Les souris ne mesurent que 80mm de la pointe du museau au bout de la queue. Elles peuvent se glisser en s'aplatissant considérablement sous une porte dans un espace d'1,5 cm. En zone tempérée, elles cherchent refuge dans les bâtiments en automne, dès les premiers froids. Elles déchiquettent le papier pour faire leur nid. De plus elles laissent leurs excréments et leurs urines qui tachent les documents. Les excréments de souris sont lisses, foncés et de forme généralement pointue.

Les rats sont sociables et vivent en colonies qui peuvent atteindre plusieurs centaines d'individus. Leur taille est d'environ 45cm de la pointe du museau à la queue. Parmi les 180 espèces recensées, les plus connues sont :

  • le rat noir (rattus rattus) : de couleur gris foncé, il est pourvu d'une queue longue et effilée. Il est bon grimpeur et envahit volontiers les greniers et les combles.
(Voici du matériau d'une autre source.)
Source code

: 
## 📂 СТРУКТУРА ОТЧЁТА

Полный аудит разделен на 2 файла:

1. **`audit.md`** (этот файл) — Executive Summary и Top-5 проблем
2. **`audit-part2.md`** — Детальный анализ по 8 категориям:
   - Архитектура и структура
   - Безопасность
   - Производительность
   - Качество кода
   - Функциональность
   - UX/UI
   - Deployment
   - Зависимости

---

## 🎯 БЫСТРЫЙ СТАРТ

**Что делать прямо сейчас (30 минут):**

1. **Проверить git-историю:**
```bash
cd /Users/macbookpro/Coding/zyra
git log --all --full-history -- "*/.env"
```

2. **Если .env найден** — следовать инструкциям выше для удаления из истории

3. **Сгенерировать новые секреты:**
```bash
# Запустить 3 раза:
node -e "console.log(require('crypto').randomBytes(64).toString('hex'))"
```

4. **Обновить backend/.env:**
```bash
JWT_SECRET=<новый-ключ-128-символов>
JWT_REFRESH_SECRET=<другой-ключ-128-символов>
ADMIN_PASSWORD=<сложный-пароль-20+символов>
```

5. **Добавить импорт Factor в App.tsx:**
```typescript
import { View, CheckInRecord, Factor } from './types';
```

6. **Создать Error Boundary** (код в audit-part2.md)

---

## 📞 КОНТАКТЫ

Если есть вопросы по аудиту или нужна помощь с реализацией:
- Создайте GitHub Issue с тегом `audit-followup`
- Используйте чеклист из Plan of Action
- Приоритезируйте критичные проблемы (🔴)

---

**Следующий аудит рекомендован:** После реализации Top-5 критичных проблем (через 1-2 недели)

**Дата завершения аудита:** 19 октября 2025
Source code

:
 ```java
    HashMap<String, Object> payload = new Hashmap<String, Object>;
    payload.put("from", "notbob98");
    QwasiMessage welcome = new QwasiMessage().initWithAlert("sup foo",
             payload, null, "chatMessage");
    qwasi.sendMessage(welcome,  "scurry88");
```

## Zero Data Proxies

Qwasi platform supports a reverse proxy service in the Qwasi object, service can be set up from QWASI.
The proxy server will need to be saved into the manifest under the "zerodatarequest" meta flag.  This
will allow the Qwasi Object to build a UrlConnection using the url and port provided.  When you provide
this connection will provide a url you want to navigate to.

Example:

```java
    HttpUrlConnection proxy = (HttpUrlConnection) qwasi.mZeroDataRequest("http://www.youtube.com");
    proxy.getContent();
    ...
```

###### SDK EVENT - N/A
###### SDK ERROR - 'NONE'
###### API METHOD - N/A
  • le surmulot ou rat d’égout (rattus norvegicus) : il est brun, plus lourd, plus massif avec une queue courte et épaisse. Il ne grimpe pas bien et se cantonne aux rez-de-chaussée, caves et égoûts.

Les dégâts causés par les rats sont moins fréquents que ceux des souris, car ils nichent dehors, dans des terriers souterrains. De plus, il leur faut un moyen d'accès assez important qu'ils n'ont pas, en général, dans les magasins d'archives. Mais ils peuvent s'introduire dans des bâtiments industriels ou administratifs désaffectés où seraient encore stockés des archives, par exemple. Ils ne s'attaquent aux documents que pour user leurs incisives. Les marques sur les documents endommagés sont beaucoup plus grosses que celles des souris. De plus, ils laissent leurs excréments et de leurs urines. Les excréments de rats sont plus gros, de forme ovale, et se concentrent dans les recoins protégés des pièces.

Marques de dents

Marques de dents de rongeurs. Cliché A. Giovannini.

Document endommagé par l'urine des rongeurs. Cliché A. Giovannini.

Document endommagé par l'urine

1.5.3.2. Autres animaux

D'autres animaux peuvent pénétrer dans des locaux où sont entreposées des archives et causer des dégâts :

  • Les oiseaux, notamment les pigeons. Ils souillent les documents de leur fiente. De plus, la proximité de leurs nids désaffectés peut être l'origine d'une infestation par les dermestidés.

  • Les chauves-souris : elles envahissent volontiers les greniers et les combles où elles nichent. Elles souillent les documents de leur fiente et de leur urine qui tache de façon indélébile . Surtout, leur fiente peut contenir le germe de l'histoplasmose. Cette maladie fongique se transmet à l'homme par l'inhalation de poussières résultant de la décomposition de la fiente de chauve-souris. Elle atteint essentiellement les poumons et peut être mortelle. Il est essentiel lorsque l'on travaille dans un local où ont séjourné des chauves-souris, pour un sauvetage d'archives par exemple, de se protéger en portant des gants et un masque anti-poussière.